Not only will new communications networks, sensors and weapons fly on the Gray Eagle, it’s also on the leading edge of a new revolution in small unmanned aerial systems, which will bring a quantum leap in how these aircraft can contribute to the fight. Picture a Gray Eagle releasing a small aircraft that would stand in against hostile anti-aircraft systems and take them offline with an electronic warfare attack, or decoy them to clear the way for action by other U.S. or allied units.

The basic aircraft also is ready to be improved to better support the Army’s concepts for MDO. 

New dual 7.5 kW brushless generators will provide much greater onboard power for sensing, processing, communicating or other needs.

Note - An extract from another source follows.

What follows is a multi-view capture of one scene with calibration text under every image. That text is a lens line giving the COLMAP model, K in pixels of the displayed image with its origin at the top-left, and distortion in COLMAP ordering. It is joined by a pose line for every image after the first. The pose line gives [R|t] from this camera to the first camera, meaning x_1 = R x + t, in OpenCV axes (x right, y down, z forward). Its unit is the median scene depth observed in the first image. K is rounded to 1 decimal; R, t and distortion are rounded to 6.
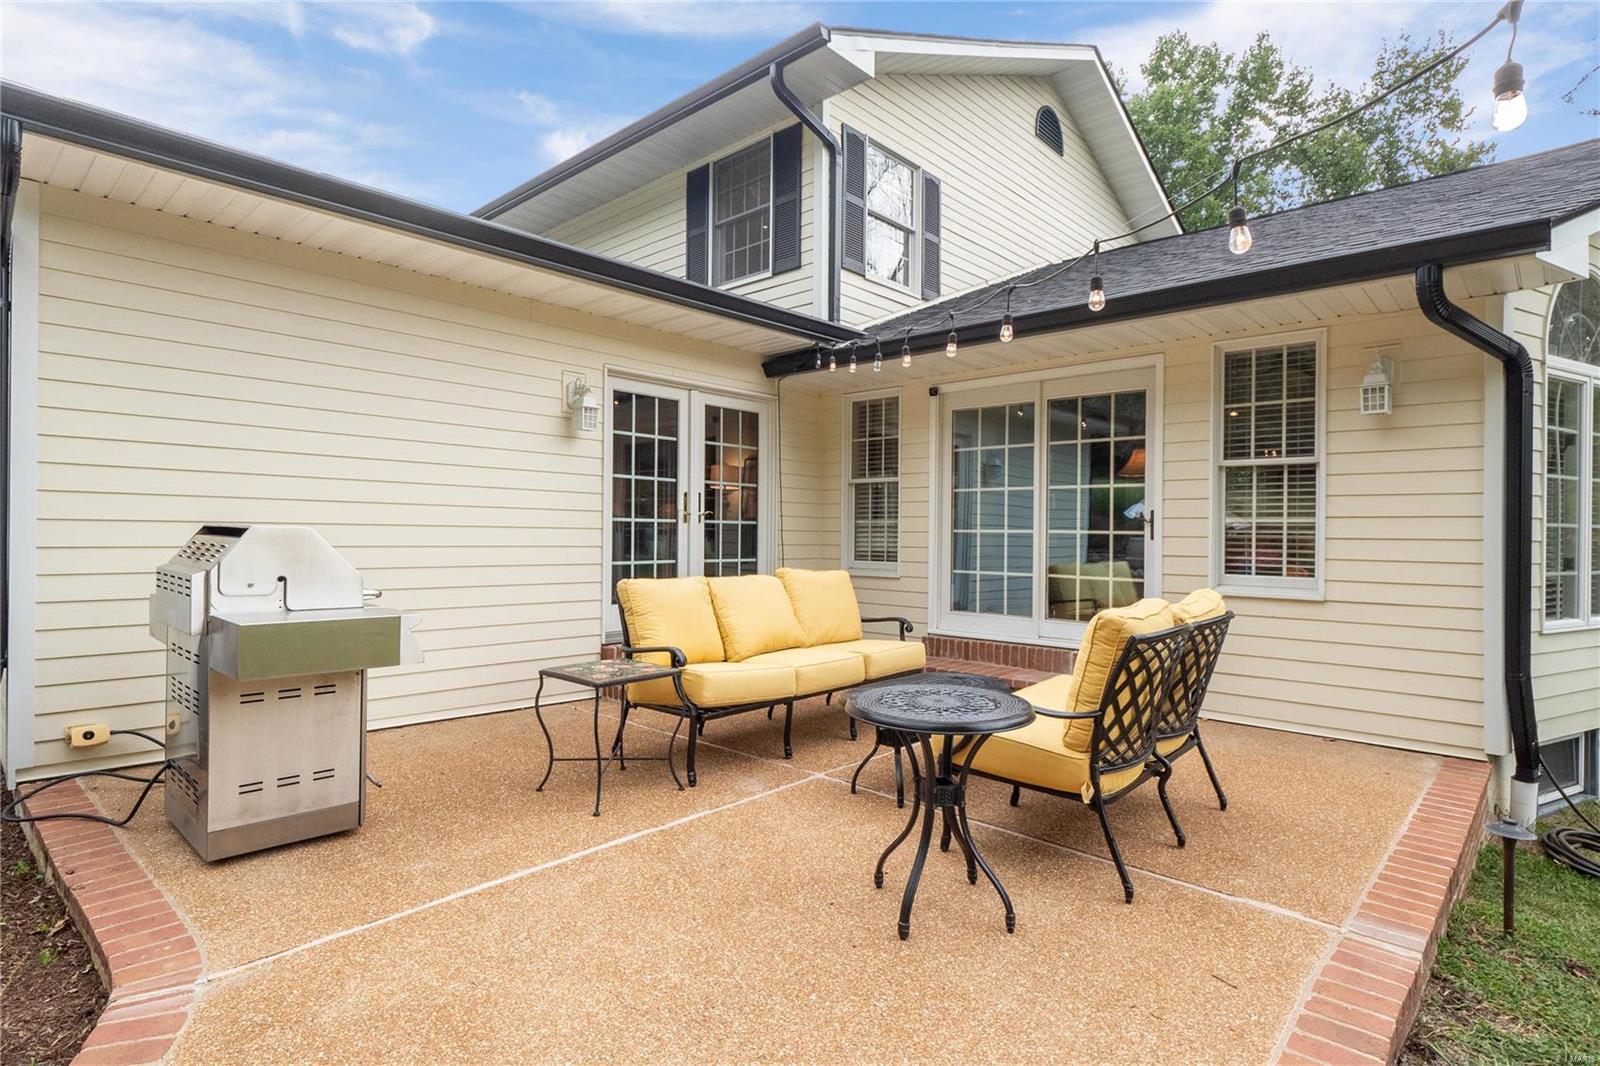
lens RADIAL K [[830.4, 0, 791.4], [0, 830.4, 529.4], [0, 0, 1]] dist [0.020458, -0.013753]
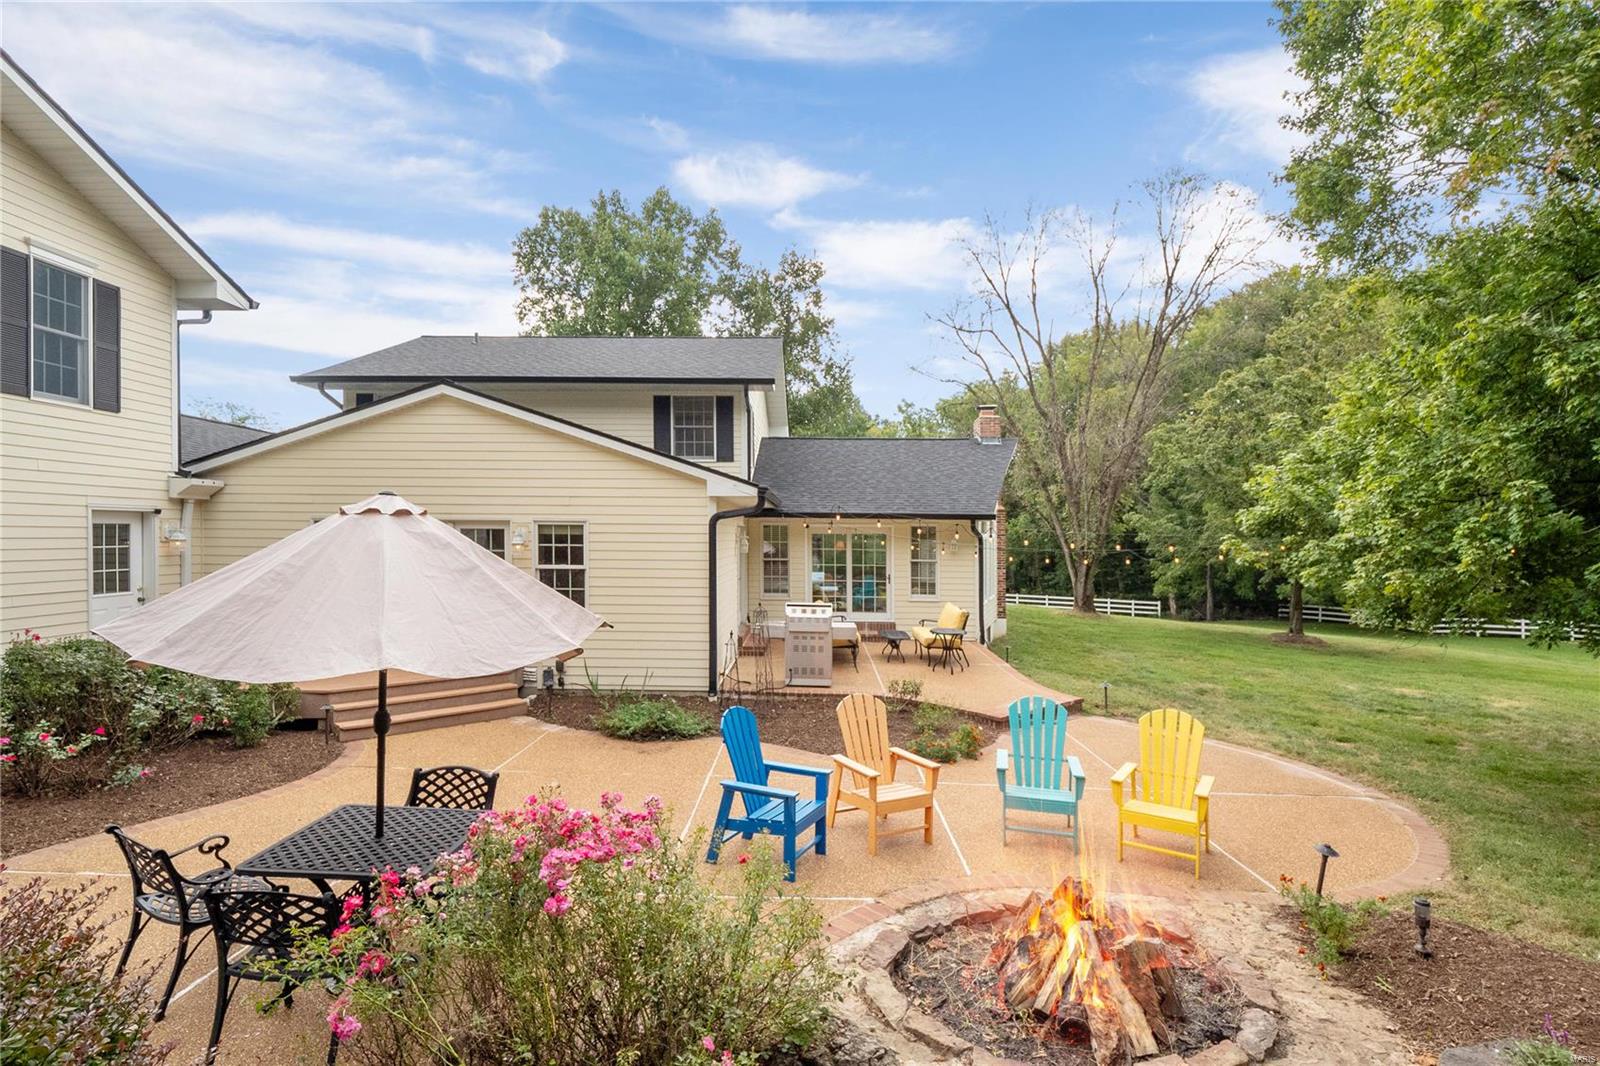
lens RADIAL K [[830.4, 0, 791.4], [0, 830.4, 529.4], [0, 0, 1]] dist [0.020458, -0.013753]
pose [[0.737451, -0.003257, 0.675393, -1.237777], [-0.001400, 0.999979, 0.006352, -0.134268], [-0.675399, -0.005630, 0.737431, -0.660032]]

Greater power specifically unlocks the ability to support the Multi-Domain Sensing System, which provides long-range sensing and targeting for the Army’s Long-Range Precision Fires and Future Vertical Lift ecosystems – two keys to McConville’s foundation stone and two major priorities for the force. 

The Grey Eagle also is ready to take aboard a more powerful, more reliable, new heavy-fuel engine, which will increase the aircraft’s speed and persistence to keep it in the fight along with the Army’s pending mix of current and new battlefield systems. 

The Gray Eagle’s heavy-fuel engine has long aligned it so closely with Army units on the move: The aircraft can take advantage of the same fuel logistics tail that follows ground-based maneuver forces, simplifying operations and sustainment all up the line back to home station. The new powerplant will improve speed and reliability.

Just as significant, however, are the upgrades to the Gray Eagle’s onboard datalinks, avionics and software, which will enable soldiers to plug-and-play virtually anything they need to interface with the aircraft or operations it’s supporting. These modular, open-system architecture improvements make the Gray Eagle into a Swiss Army Knife for the near-future warfighter, ready to go anywhere and do anything the Army needs.

When Army leaders describe what they want out of future battlefield systems, they love to take out their mobile telephones and say “this” – stable hardware enabled by powerful software that makes it easy to upgrade, integrate accessories and accomplish their tasks. That’s what the new Gray Eagle will provide.